TASK: Give back exactly the lines of the material below, starting with the line with "camera: 60 degrees left, 5 degrees up" and going on through the line with "camera: 145 degrees right, 15 degrees up".

>>>>

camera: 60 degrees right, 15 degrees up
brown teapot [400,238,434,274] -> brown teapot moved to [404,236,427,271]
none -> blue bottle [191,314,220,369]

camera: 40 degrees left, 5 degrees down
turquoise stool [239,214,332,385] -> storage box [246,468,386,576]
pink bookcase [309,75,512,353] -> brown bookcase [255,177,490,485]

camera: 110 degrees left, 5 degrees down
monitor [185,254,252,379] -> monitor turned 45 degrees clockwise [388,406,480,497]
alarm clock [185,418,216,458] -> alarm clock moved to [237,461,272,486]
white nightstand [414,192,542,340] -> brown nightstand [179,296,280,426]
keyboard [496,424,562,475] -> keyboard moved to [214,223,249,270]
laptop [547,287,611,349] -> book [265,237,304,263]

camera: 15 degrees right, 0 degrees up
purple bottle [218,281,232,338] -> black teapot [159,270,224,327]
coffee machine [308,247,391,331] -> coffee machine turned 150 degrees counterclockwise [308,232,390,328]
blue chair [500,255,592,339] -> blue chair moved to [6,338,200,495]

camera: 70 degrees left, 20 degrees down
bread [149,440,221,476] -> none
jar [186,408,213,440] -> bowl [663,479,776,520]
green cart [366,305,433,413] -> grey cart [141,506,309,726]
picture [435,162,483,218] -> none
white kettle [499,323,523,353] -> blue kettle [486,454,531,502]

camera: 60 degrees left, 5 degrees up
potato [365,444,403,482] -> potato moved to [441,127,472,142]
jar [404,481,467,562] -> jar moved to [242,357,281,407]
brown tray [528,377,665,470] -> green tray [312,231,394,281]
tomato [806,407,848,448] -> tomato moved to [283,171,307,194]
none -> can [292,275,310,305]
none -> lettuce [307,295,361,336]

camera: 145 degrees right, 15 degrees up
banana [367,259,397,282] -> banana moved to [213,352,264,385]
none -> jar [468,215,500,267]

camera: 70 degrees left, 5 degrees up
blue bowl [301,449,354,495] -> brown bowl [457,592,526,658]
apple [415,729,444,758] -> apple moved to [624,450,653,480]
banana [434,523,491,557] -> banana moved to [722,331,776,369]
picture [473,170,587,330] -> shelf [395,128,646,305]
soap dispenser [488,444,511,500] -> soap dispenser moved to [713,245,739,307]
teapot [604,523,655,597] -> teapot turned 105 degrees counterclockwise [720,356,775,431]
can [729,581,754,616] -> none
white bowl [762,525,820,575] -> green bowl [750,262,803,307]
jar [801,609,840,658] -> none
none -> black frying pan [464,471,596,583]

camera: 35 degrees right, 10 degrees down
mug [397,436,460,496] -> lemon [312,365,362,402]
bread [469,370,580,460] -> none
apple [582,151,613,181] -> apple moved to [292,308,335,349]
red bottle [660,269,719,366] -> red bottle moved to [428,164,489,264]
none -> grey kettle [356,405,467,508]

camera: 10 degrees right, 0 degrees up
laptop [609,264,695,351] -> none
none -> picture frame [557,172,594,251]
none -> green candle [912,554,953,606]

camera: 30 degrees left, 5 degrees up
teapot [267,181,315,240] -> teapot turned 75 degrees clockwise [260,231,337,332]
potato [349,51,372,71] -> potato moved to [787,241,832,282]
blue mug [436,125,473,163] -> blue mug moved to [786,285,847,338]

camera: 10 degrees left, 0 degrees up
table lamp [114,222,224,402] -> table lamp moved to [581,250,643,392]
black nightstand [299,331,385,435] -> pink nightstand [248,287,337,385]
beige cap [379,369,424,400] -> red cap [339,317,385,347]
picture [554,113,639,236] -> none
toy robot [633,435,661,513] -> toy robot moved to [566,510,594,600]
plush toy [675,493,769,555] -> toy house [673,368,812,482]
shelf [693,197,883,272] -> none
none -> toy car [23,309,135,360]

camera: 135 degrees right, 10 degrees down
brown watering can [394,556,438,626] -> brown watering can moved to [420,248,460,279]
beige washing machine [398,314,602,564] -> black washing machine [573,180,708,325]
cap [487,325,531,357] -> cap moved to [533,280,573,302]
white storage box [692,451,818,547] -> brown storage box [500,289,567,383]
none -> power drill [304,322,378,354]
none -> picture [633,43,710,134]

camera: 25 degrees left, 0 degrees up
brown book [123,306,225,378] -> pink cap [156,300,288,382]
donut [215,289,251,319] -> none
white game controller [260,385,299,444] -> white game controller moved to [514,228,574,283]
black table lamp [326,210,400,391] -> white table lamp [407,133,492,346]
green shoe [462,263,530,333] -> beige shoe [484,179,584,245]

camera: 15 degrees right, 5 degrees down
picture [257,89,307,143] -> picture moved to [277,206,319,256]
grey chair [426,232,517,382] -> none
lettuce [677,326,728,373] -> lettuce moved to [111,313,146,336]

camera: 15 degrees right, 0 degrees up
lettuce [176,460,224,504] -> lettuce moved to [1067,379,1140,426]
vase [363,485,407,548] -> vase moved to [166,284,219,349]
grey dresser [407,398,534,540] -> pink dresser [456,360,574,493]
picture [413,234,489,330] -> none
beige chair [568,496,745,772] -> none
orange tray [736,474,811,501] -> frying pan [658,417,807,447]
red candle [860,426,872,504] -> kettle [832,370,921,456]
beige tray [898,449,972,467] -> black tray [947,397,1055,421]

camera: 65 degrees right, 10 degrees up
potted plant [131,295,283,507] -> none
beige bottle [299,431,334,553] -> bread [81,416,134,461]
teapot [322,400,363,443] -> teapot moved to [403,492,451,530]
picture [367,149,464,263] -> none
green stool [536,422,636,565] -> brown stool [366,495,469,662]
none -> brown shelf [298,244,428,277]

<<<<

RESULT OF THIS TASK:
camera: 60 degrees left, 5 degrees up
potato [365,444,403,482] -> potato moved to [441,127,472,142]
jar [404,481,467,562] -> jar moved to [242,357,281,407]
brown tray [528,377,665,470] -> green tray [312,231,394,281]
tomato [806,407,848,448] -> tomato moved to [283,171,307,194]
none -> can [292,275,310,305]
none -> lettuce [307,295,361,336]

camera: 145 degrees right, 15 degrees up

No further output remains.